Of all the conference speakers, Danny Brassell offered some of the most concrete strategies to engage boy readers with his “Ten Ways to Get Boys Reading.” Brassell, a former teacher and administrator and a professor in the Teacher Education Department at California State University, is the founder of The Lazy Readers’ Book Club. Brassell writes that:
“Girls will read books about boys. Boys will not read books about girls. Yes, that is a generalization, but any astute educator will agree with me. We need to understand that boys can be fickle readers, and one of the best ways to attract a boy to a book is to put a corpse on the cover or 'diarrhea' in the title."
So what is the big takeaway on getting struggling and reluctant boys to read?
Choice is important. If our young male students want to read about sports, cars, and gory stuff, then we need to create value for this type of reading in schools.
Modeling reading habits is important. Images of parents and teachers reading for pleasure are as powerful as LeBron James reading before winning an NBA title game.
Back off hounding teachers and students.
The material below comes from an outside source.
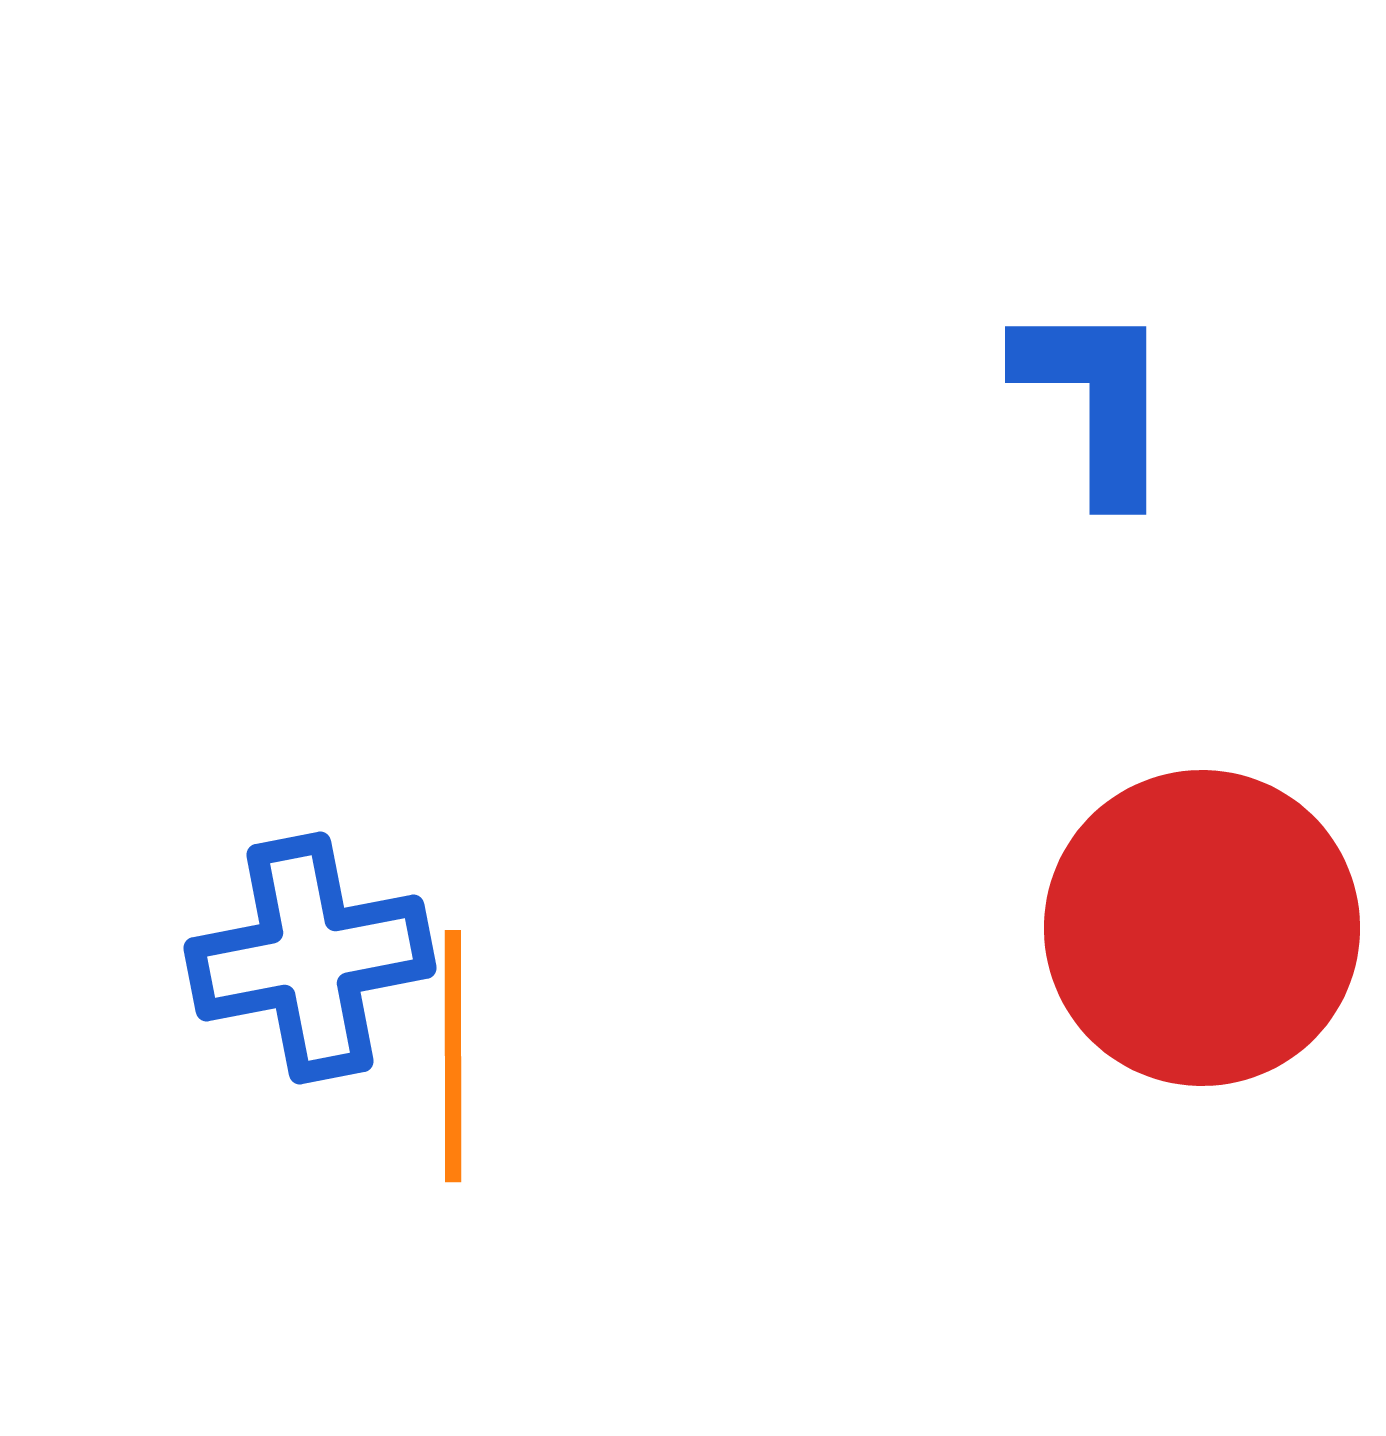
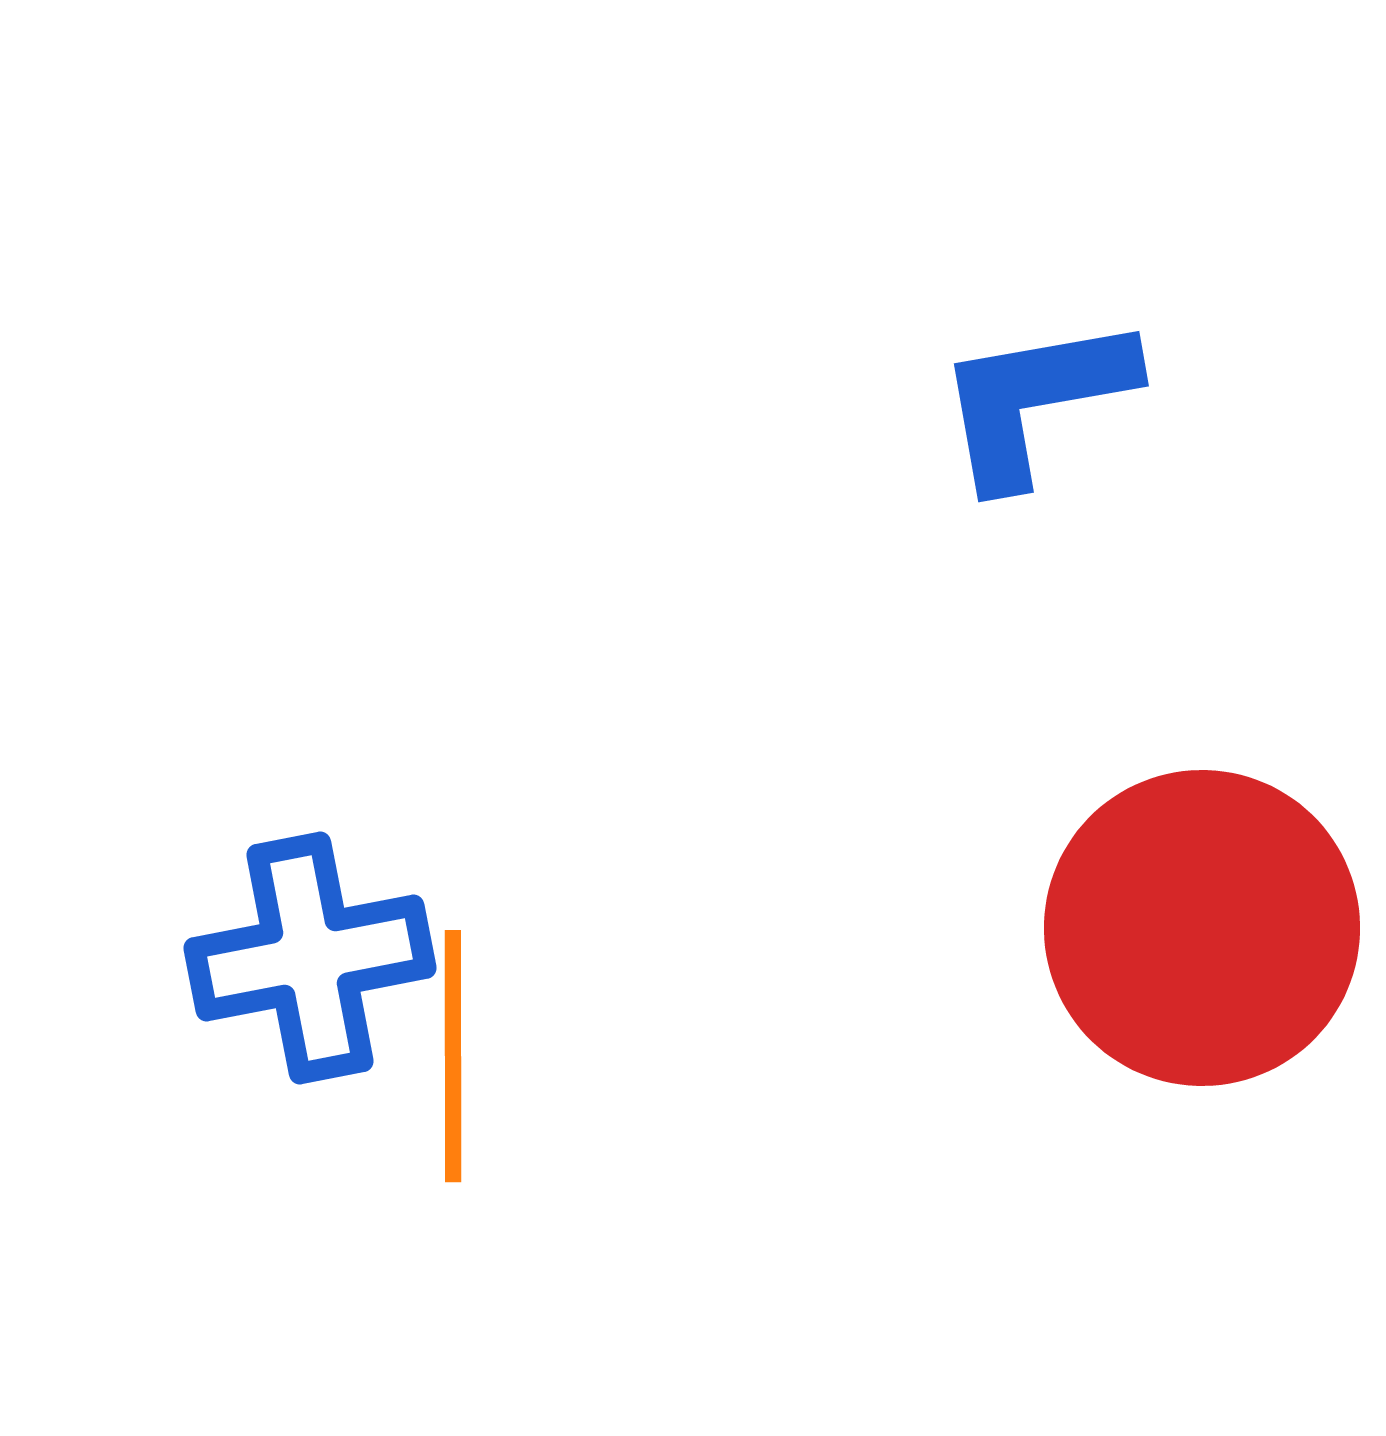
blue L-shape: moved 61 px left; rotated 100 degrees counterclockwise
Accountability is one thing, but narrowing curriculum and making tougher standards to improve test scores will not motivate students to read more. And if students don’t read more, they will not improve their test scores.
Identity matters. Just as we celebrate sports culture, we need to validate a reading culture. Ultimately we need to figure out ways to make reading fun and cooler!
In a future blog post, I hope to do a Q & A with Danny Brassell to gather more tips about engaging young male readers. I also am considering starting a book club that will appeal to young males. I invite others to share any strategies that engage both young male and female students to read, write, and think.